During a conference call in April, Hyundai’s Chief Finance Officer, Lee Seung-jo, stated that U.S. prices would initially remain stable but could increase after June 2, depending on market conditions. However, more than a month later, no decision has been made regarding potential price hikes.
In the U.S. market, Hyundai competes closely with Japanese automakers such as Toyota and Honda. Historically, Hyundai has positioned its vehicles as slightly more affordable while offering superior performance. If the company raises prices before its competitors, it risks losing sales due to increased costs.
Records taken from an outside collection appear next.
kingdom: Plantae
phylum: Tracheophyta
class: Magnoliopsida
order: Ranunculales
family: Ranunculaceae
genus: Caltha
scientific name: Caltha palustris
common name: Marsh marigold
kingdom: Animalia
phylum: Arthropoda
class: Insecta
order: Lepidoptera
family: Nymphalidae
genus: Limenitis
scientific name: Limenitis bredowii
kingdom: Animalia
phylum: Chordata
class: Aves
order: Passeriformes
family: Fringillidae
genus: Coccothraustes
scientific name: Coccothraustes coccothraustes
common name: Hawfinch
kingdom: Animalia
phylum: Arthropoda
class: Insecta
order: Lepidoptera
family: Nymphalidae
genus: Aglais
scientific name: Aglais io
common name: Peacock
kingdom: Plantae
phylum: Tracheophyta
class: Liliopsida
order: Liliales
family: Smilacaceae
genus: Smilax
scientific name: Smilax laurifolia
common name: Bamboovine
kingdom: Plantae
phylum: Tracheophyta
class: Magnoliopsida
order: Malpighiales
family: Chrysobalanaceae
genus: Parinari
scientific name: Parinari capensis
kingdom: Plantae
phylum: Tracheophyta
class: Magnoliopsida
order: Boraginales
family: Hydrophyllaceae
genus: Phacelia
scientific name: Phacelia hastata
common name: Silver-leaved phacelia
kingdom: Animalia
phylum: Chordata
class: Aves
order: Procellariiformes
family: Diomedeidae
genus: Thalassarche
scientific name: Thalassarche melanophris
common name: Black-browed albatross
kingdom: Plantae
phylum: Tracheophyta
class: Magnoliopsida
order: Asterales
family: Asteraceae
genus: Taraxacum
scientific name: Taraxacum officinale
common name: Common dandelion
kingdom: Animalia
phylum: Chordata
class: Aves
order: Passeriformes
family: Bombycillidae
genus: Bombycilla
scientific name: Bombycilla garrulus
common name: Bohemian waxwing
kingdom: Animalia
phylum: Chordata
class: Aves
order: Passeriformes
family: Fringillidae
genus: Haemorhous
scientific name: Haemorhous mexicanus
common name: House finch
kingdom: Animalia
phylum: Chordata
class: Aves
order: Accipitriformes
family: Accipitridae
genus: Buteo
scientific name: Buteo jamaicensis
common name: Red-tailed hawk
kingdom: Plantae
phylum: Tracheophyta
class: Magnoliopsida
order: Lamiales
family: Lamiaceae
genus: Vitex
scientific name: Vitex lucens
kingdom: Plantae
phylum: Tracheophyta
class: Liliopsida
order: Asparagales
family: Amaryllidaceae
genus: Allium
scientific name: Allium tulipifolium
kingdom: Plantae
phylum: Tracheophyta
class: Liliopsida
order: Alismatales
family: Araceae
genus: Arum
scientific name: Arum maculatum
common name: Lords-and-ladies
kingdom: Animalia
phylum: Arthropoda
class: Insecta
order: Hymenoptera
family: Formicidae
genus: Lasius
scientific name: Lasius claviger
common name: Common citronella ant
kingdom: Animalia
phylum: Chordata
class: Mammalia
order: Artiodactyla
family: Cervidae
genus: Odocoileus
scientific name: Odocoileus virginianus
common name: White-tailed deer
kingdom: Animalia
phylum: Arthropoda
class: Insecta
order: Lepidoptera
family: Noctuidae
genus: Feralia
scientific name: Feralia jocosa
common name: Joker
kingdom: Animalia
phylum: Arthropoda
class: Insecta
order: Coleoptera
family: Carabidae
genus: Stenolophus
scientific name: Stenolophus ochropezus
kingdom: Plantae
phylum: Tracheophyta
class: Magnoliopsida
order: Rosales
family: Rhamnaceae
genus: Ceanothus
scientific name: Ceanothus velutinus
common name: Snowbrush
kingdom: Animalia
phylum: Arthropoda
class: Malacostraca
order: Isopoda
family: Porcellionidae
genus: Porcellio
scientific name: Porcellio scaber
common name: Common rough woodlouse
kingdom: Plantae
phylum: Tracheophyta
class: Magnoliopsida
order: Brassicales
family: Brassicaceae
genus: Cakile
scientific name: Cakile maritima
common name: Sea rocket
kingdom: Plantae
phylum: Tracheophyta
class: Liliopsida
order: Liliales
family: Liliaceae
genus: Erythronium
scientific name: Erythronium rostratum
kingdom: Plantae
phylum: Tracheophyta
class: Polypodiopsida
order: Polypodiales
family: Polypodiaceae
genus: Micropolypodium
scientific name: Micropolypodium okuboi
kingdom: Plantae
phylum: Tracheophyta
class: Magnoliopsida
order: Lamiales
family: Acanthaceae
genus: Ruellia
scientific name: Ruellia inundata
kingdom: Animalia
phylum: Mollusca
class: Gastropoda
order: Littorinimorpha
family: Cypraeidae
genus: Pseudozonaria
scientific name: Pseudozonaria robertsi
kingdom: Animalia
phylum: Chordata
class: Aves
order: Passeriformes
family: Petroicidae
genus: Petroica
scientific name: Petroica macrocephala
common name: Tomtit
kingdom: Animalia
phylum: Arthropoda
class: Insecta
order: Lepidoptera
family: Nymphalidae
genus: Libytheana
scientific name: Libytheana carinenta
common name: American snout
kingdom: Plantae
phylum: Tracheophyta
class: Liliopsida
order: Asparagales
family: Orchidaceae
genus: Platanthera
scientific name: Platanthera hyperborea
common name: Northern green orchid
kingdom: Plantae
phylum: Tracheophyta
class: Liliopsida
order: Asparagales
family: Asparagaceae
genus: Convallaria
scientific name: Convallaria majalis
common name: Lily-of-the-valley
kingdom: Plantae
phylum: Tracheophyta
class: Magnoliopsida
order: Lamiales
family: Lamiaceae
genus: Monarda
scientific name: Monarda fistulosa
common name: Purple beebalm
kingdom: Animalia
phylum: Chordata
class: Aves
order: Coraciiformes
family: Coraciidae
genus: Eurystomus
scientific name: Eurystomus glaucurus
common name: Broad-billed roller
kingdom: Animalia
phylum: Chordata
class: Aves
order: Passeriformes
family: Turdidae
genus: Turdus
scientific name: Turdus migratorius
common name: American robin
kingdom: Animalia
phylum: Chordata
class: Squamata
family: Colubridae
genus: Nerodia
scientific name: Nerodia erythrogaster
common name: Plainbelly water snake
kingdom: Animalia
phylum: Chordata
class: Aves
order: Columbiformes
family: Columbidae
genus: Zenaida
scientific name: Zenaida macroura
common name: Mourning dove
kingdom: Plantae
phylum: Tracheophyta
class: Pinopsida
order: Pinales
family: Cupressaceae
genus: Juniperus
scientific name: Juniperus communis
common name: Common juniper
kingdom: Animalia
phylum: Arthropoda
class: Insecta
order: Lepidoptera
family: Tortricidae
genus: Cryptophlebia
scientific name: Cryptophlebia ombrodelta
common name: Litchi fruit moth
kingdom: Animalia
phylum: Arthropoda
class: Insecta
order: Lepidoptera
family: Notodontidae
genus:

For instance, the Hyundai Sonata midsize sedan is priced between $26,650 and $36,745 in the U.S. The Toyota Camry ranges from $28,700 to $36,425, while the Honda Accord is priced between $28,295 and $30,560. The lowest price of the Sonata is 6-7% lower than that of the Camry and Accord, but its highest price is already above both models. If Hyundai were to raise prices by just 10% to offset the tariffs, the top price of the Sonata could reach $40,000, significantly reducing its competitive edge.
Other major models, such as the Tucson SUV, also face similar challenges. The Tucson is priced between $28,000 and $42,970, which is close to the price range of the Toyota RAV4 ($28,850 to $42,355) and the Honda CR-V ($30,100 to $42,495). With minimal price differences, Hyundai finds it difficult to pass on the tariffs to consumers first, further complicating its strategy in the competitive U.S. market.